30 August 2011

Fundraising and Advocacy Fatigue

One of the (many many) cruel things about this disease is that fund-raising and advocacy for this illness has been largely left to the patients.

We're bedridden and might not have the energy to get up and brush our teeth, but we feel obligated to comment on an inaccurate or vilifying newspaper article. We're all struggling financially because of being unable to work and having to hire help for simple household tasks, but we scrap up a little bit to donate when there's a fund-raising event. We want hope, so we try to read scientific articles that are full of technical information that is difficult to understand, when we sometimes have brainfog so bad that we can barely read at all.

At some point, we have to remember to step back. That point will be in a different place for everyone. But we have to remember, we are patients. Our own personal health must come first.

Today I deleted the bookmark to the Vivint Gives Back project and was hit with a huge wave of relief. Don't get me wrong, I'm immensely grateful to Vivint Gives Back. But every day I had to remember to vote. Every day, 3 clicks, one to open the link, one to login, one to vote. It wasn't much. Hardly any effort at all. And yet it was a relief to be done with it.

We want to help others who are ill. We want to be advocates. We want to believe that we can write that blog post or Tweet or newspaper comment that makes someone believe us, that changes minds. We want to believe that the few pounds we can scrape up to donate will make a difference. We want to believe that we'll find something in the scientific journals that we can take to our GP and turn into a useful treatment.

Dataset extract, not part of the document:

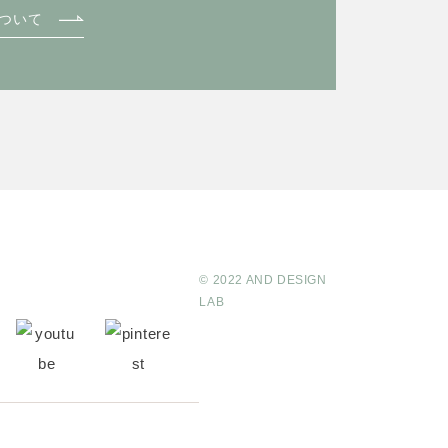
ついて
© 2022 AND DESIGN
LAB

And now this post is turning into something I didn't expect, as I realize something. I have been reading How to Be Sick by Toni Bernhard and tweeting some of the passages from my Kindle. And earlier I tweeted this passage. It's about how, as the Buddha said, "the origin of suffering is desire". It's the desire for things to be other than how they are that brings us suffering. And that's what we have to watch for when we engage in these advocacy activities. We must try to avoid getting so attached to them that they hurt our health and, more importantly, our mental well being. We have suffered enough.

There was another prophet who said "The poor will always be with us." He did not mean that we should not care for the poor, but that it was permissible to set that struggle aside sometimes, and care for our own physical and spiritual needs. If we need to take a break from ME/CFS advocacy for a time, the fight will still be waiting for us when we return.


  1. I'm not sick myself, but sometimes it's important just for mental health to learn to detach a little.

    This cartoon sums it up for me.

    None of this means that our efforts are worthless. Just that it's good to remember to breathe.